Records from a data source:

○ ○ ○ ○

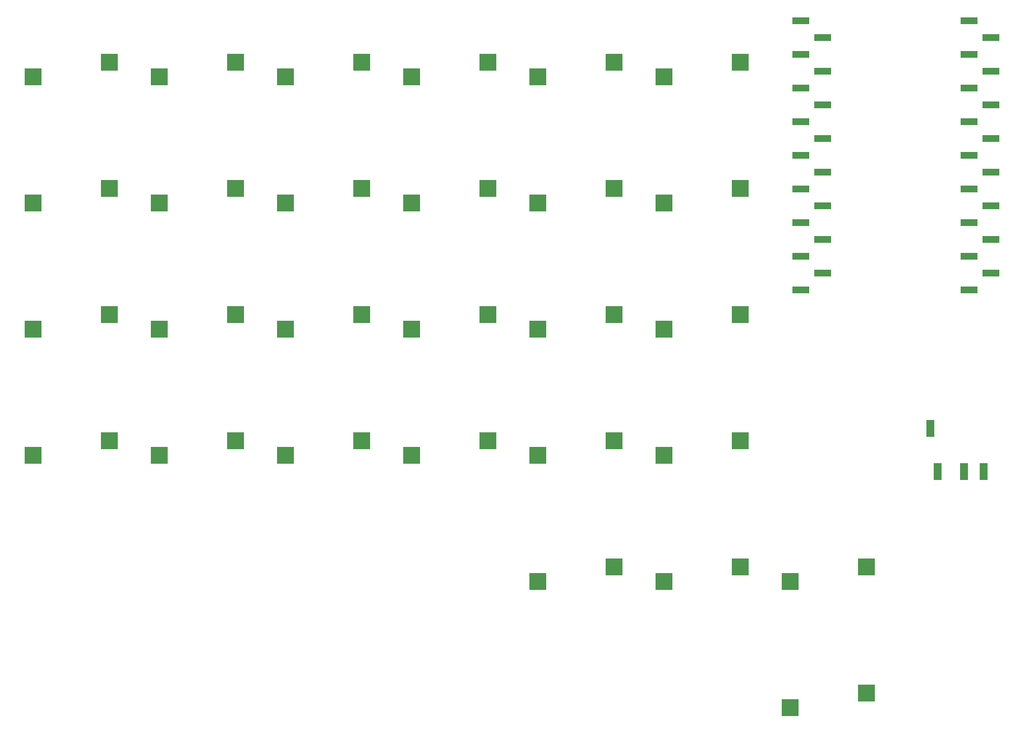
<source format=gbr>
%TF.GenerationSoftware,KiCad,Pcbnew,7.0.9*%
%TF.CreationDate,2024-11-16T13:28:32+01:00*%
%TF.ProjectId,ErgoBoard,4572676f-426f-4617-9264-2e6b69636164,rev?*%
%TF.SameCoordinates,Original*%
%TF.FileFunction,Paste,Top*%
%TF.FilePolarity,Positive*%
%FSLAX46Y46*%
G04 Gerber Fmt 4.6, Leading zero omitted, Abs format (unit mm)*
G04 Created by KiCad (PCBNEW 7.0.9) date 2024-11-16 13:28:32*
%MOMM*%
%LPD*%
G01*
G04 APERTURE LIST*
%ADD10R,1.200000X2.500000*%
%ADD11R,2.510000X1.000000*%
%ADD12R,2.600000X2.600000*%
G04 APERTURE END LIST*
D10*
%TO.C,JackL1*%
X251575000Y-118820000D03*
X254575000Y-118820000D03*
X246475000Y-112320000D03*
X247575000Y-118820000D03*
%TD*%
D11*
%TO.C,GG12*%
X226915000Y-50800000D03*
X252375000Y-50800000D03*
X230225000Y-53340000D03*
X255685000Y-53340000D03*
X226915000Y-55880000D03*
X252375000Y-55880000D03*
X230225000Y-58420000D03*
X255685000Y-58420000D03*
X226915000Y-60960000D03*
X252375000Y-60960000D03*
X230225000Y-63500000D03*
X255685000Y-63500000D03*
X226915000Y-66040000D03*
X252375000Y-66040000D03*
X230225000Y-68580000D03*
X255685000Y-68580000D03*
X226915000Y-71120000D03*
X252375000Y-71120000D03*
X230225000Y-73660000D03*
X255685000Y-73660000D03*
X226915000Y-76200000D03*
X252375000Y-76200000D03*
X230225000Y-78740000D03*
X255685000Y-78740000D03*
X226915000Y-81280000D03*
X252375000Y-81280000D03*
X230225000Y-83820000D03*
X255685000Y-83820000D03*
X226915000Y-86360000D03*
X252375000Y-86360000D03*
X230225000Y-88900000D03*
X255685000Y-88900000D03*
X226915000Y-91440000D03*
X252375000Y-91440000D03*
%TD*%
D12*
%TO.C,SW19*%
X111025000Y-116440000D03*
X122575000Y-114240000D03*
%TD*%
%TO.C,SW16*%
X168175000Y-97390000D03*
X179725000Y-95190000D03*
%TD*%
%TO.C,SW2*%
X130075000Y-59290000D03*
X141625000Y-57090000D03*
%TD*%
%TO.C,SW25*%
X187225000Y-135490000D03*
X198775000Y-133290000D03*
%TD*%
%TO.C,SW5*%
X187225000Y-59290000D03*
X198775000Y-57090000D03*
%TD*%
%TO.C,SW10*%
X168175000Y-78340000D03*
X179725000Y-76140000D03*
%TD*%
%TO.C,SW12*%
X206275000Y-78340000D03*
X217825000Y-76140000D03*
%TD*%
%TO.C,SW3*%
X149125000Y-59290000D03*
X160675000Y-57090000D03*
%TD*%
%TO.C,SW24*%
X206275000Y-116440000D03*
X217825000Y-114240000D03*
%TD*%
%TO.C,SW4*%
X168175000Y-59290000D03*
X179725000Y-57090000D03*
%TD*%
%TO.C,SW7*%
X111025000Y-78340000D03*
X122575000Y-76140000D03*
%TD*%
%TO.C,SW23*%
X187225000Y-116440000D03*
X198775000Y-114240000D03*
%TD*%
%TO.C,SW18*%
X206275000Y-97390000D03*
X217825000Y-95190000D03*
%TD*%
%TO.C,SW9*%
X149125000Y-78340000D03*
X160675000Y-76140000D03*
%TD*%
%TO.C,SW21*%
X149125000Y-116440000D03*
X160675000Y-114240000D03*
%TD*%
%TO.C,SW11*%
X187225000Y-78340000D03*
X198775000Y-76140000D03*
%TD*%
%TO.C,SW6*%
X206275000Y-59290000D03*
X217825000Y-57090000D03*
%TD*%
%TO.C,SW15*%
X149125000Y-97390000D03*
X160675000Y-95190000D03*
%TD*%
%TO.C,SW1*%
X111025000Y-59290000D03*
X122575000Y-57090000D03*
%TD*%
%TO.C,SW27*%
X225325000Y-135490000D03*
X236875000Y-133290000D03*
%TD*%
%TO.C,SW26*%
X206275000Y-135490000D03*
X217825000Y-133290000D03*
%TD*%
%TO.C,SW28*%
X225325000Y-154540000D03*
X236875000Y-152340000D03*
%TD*%
%TO.C,SW17*%
X187225000Y-97390000D03*
X198775000Y-95190000D03*
%TD*%
%TO.C,SW13*%
X111025000Y-97390000D03*
X122575000Y-95190000D03*
%TD*%
%TO.C,SW14*%
X130075000Y-97390000D03*
X141625000Y-95190000D03*
%TD*%
%TO.C,SW8*%
X130075000Y-78340000D03*
X141625000Y-76140000D03*
%TD*%
%TO.C,SW20*%
X130075000Y-116440000D03*
X141625000Y-114240000D03*
%TD*%
%TO.C,SW22*%
X168175000Y-116440000D03*
X179725000Y-114240000D03*
%TD*%
M02*

</source>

○ ○ ○ ○

Exercise prompt:
Copy out every line of the data that includes the word "KiCad".

Response to this task:
%TF.GenerationSoftware,KiCad,Pcbnew,7.0.9*%
G04 Created by KiCad (PCBNEW 7.0.9) date 2024-11-16 13:28:32*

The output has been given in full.